● ASSIGNMENT:
Line by line, print the records exactly as they are, dropping the pictures.

BEGIN

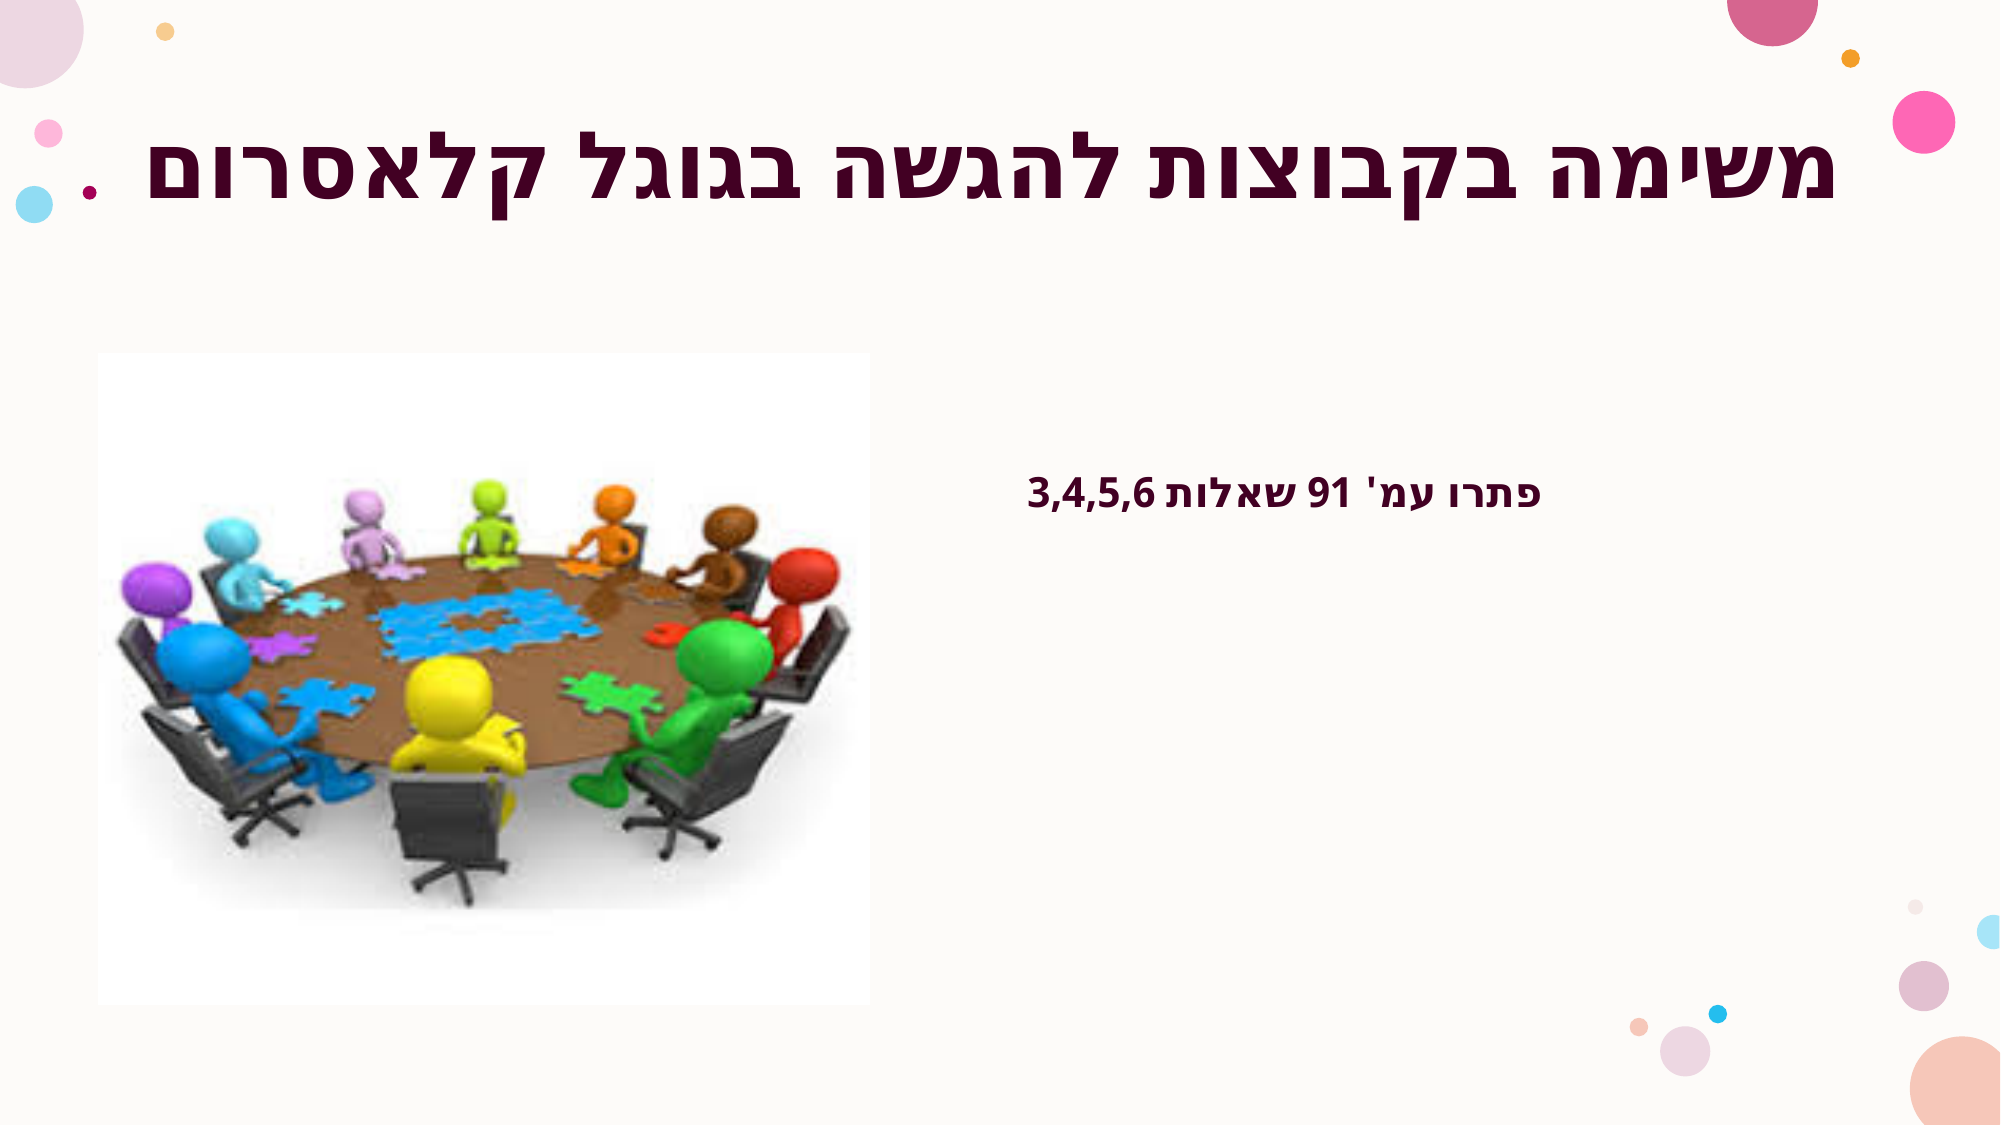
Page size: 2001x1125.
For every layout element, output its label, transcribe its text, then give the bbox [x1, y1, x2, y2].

title משימה בקבוצות להגשה בגוגל קלאסרום [127, 59, 1863, 278]
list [98, 353, 870, 1005]
list פתרו עמ' 91 שאלות 3,4,5,6 [1012, 463, 1863, 1016]
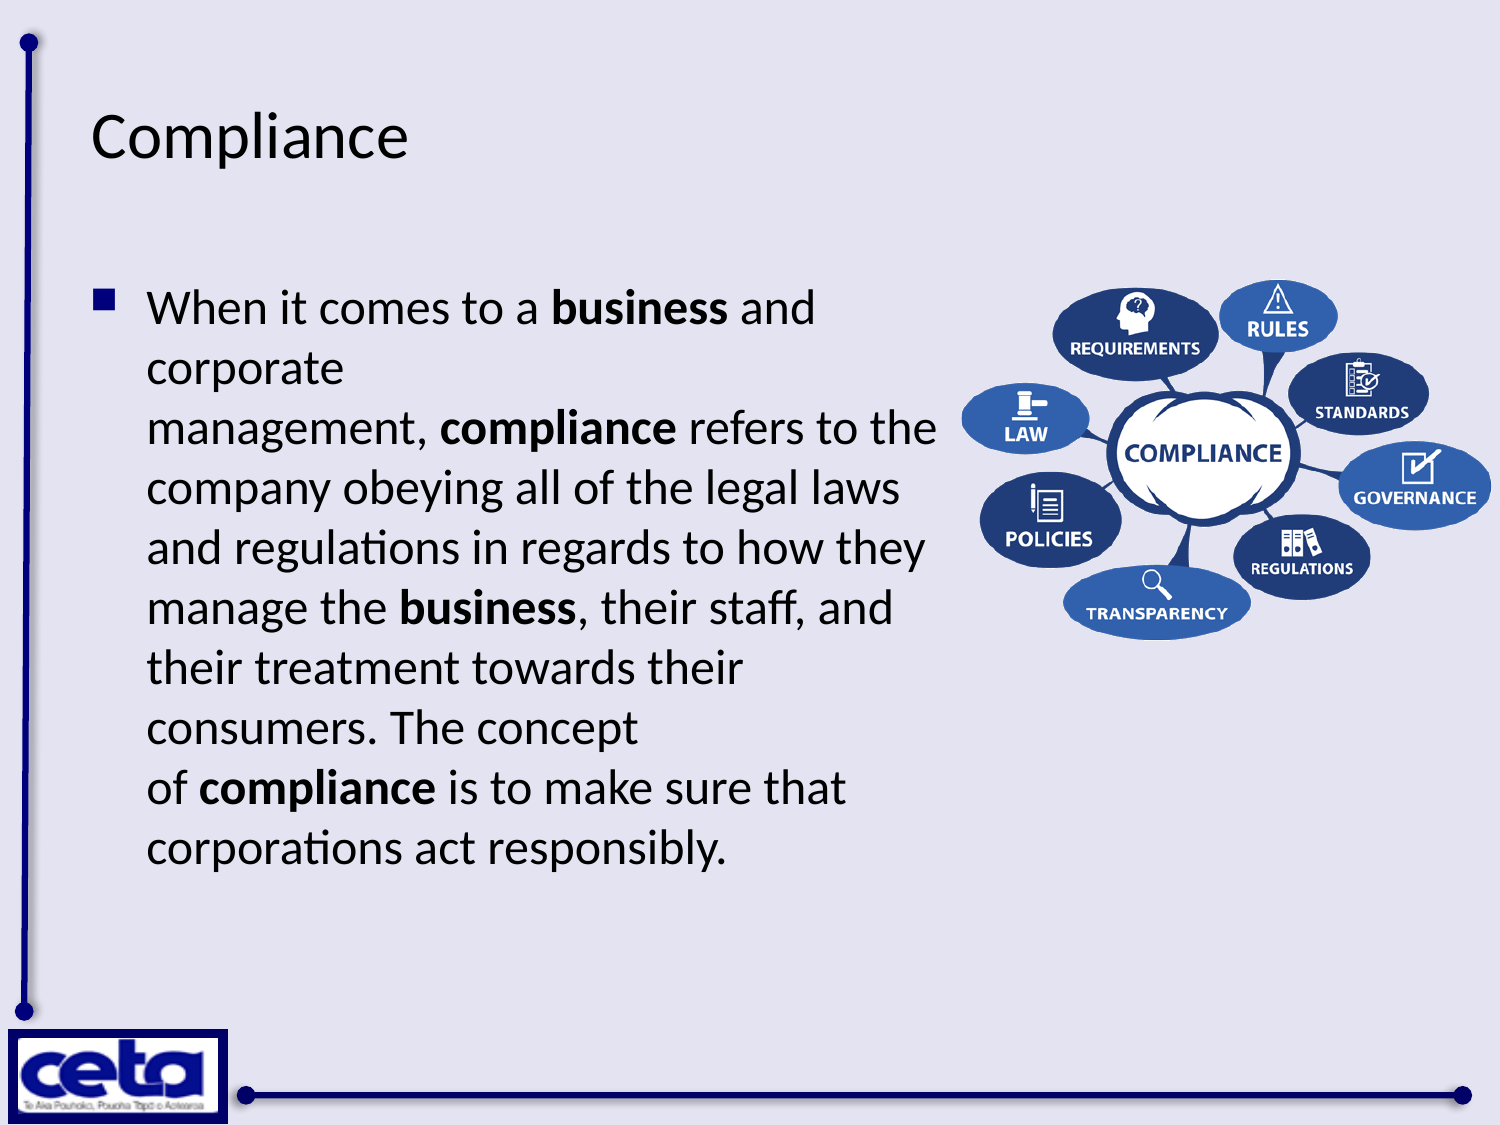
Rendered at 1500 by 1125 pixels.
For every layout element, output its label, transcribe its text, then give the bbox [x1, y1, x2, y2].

picture [18, 1038, 218, 1114]
list When it comes to a business and corporate management, compliance refers to the company obeying all of the legal laws and regulations in regards to how they manage the business, their staff, and their treatment towards their consumers. The concept of compliance is to make sure that corporations act responsibly. [75, 267, 975, 965]
picture [950, 266, 1500, 655]
title Compliance [76, 42, 1424, 220]
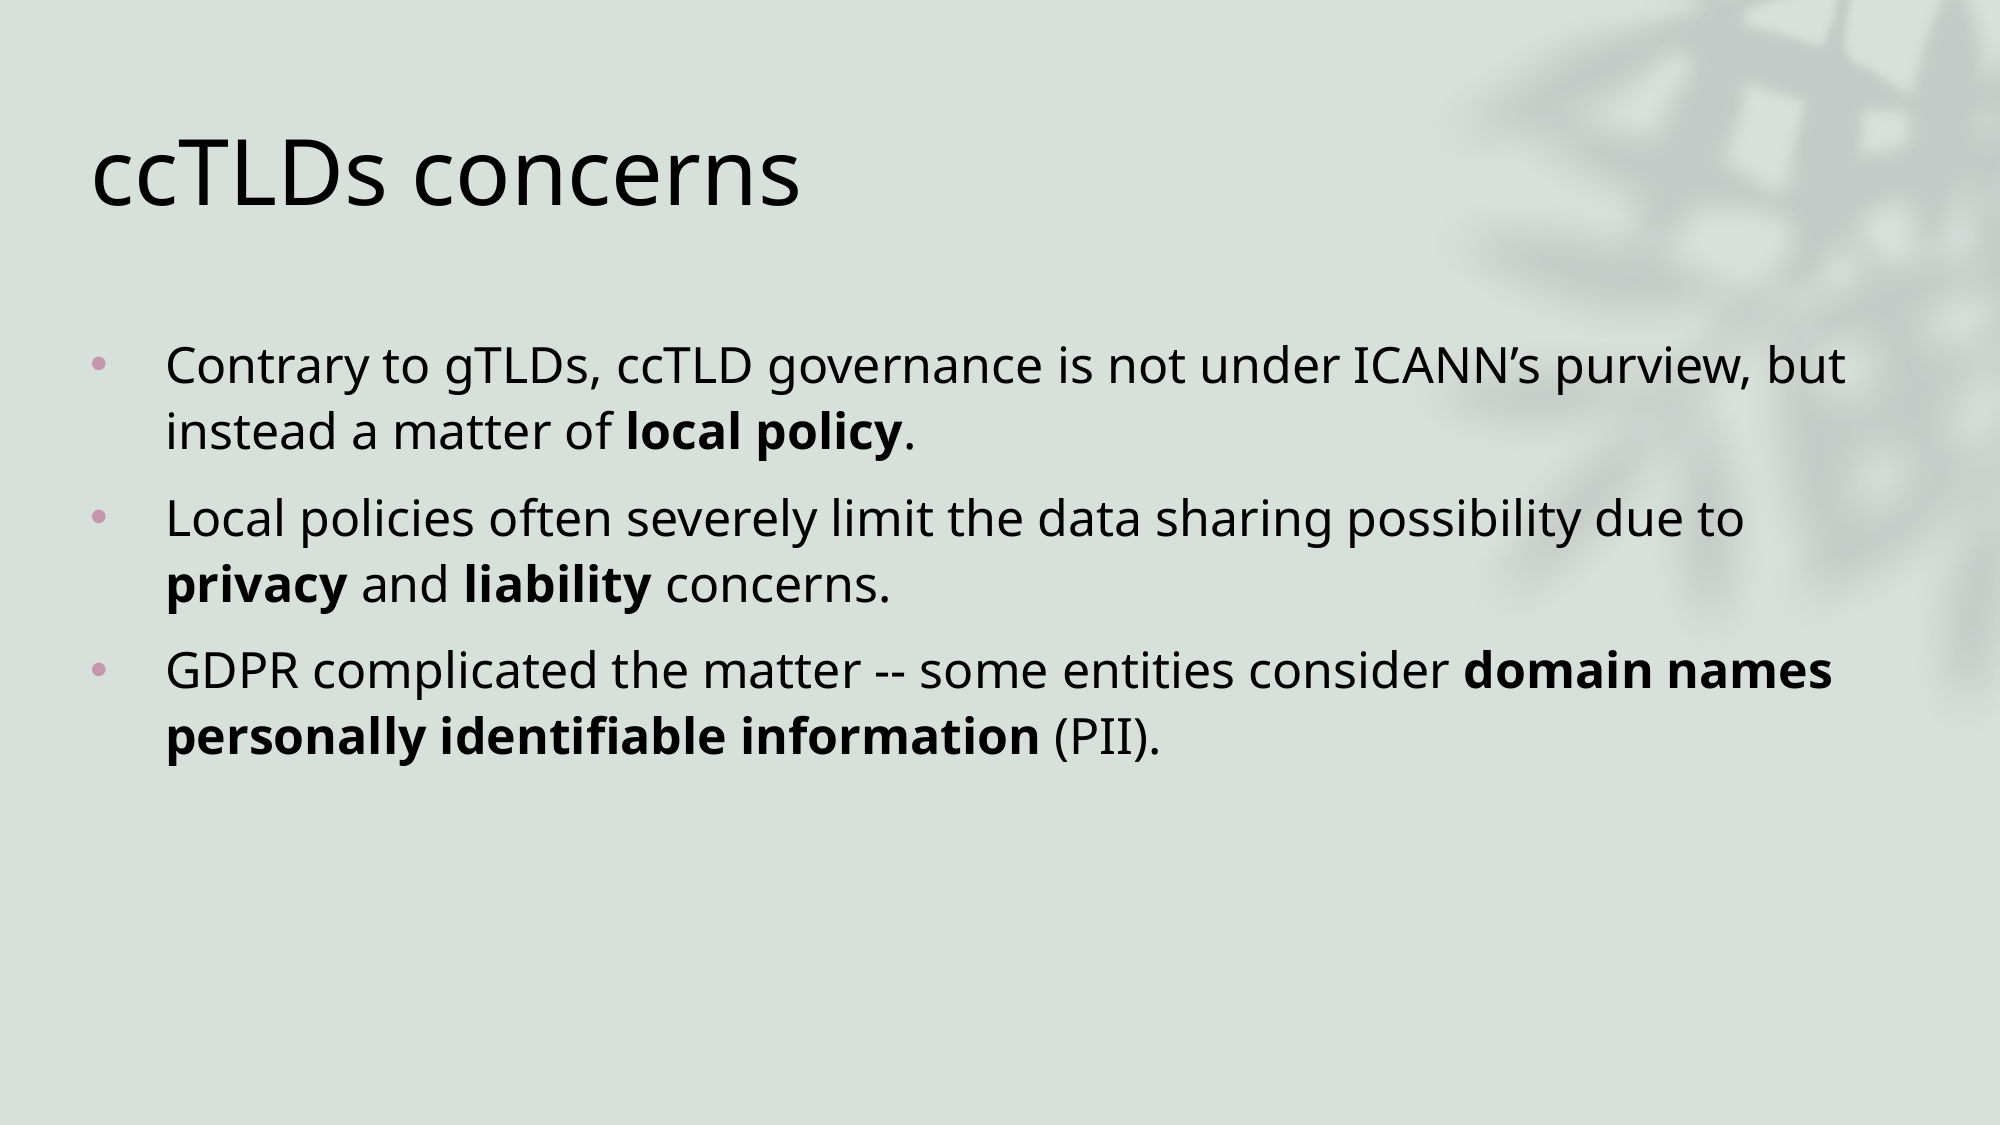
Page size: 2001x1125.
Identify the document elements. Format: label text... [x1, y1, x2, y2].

list Contrary to gTLDs, ccTLD governance is not under ICANN’s purview, but instead a matter of local policy. Local policies often severely limit the data sharing possibility due to privacy and liability concerns. GDPR complicated the matter -- some entities consider domain names personally identifiable information (PII). [75, 319, 1925, 1009]
title ccTLDs concerns [75, 60, 1863, 278]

END

● EXERCISE OUTPUT:
Page size: 2001x1125.
For every layout element, output its label, transcribe its text, then give the bbox [x1, y1, x2, y2].

title משימה בקבוצות להגשה בגוגל קלאסרום [127, 59, 1863, 278]
list [98, 353, 870, 1005]
list פתרו עמ' 91 שאלות 3,4,5,6 [1012, 463, 1863, 1016]
Rendered at 1500 by 1125 pixels.
For every layout element, output its label, transcribe its text, then give the bbox [x1, y1, x2, y2].

picture [18, 1038, 218, 1114]
list When it comes to a business and corporate management, compliance refers to the company obeying all of the legal laws and regulations in regards to how they manage the business, their staff, and their treatment towards their consumers. The concept of compliance is to make sure that corporations act responsibly. [75, 267, 975, 965]
picture [950, 266, 1500, 655]
title Compliance [76, 42, 1424, 220]
Page size: 2001x1125.
Identify the document elements. Format: label text... [x1, y1, x2, y2].

list Contrary to gTLDs, ccTLD governance is not under ICANN’s purview, but instead a matter of local policy. Local policies often severely limit the data sharing possibility due to privacy and liability concerns. GDPR complicated the matter -- some entities consider domain names personally identifiable information (PII). [75, 319, 1925, 1009]
title ccTLDs concerns [75, 60, 1863, 278]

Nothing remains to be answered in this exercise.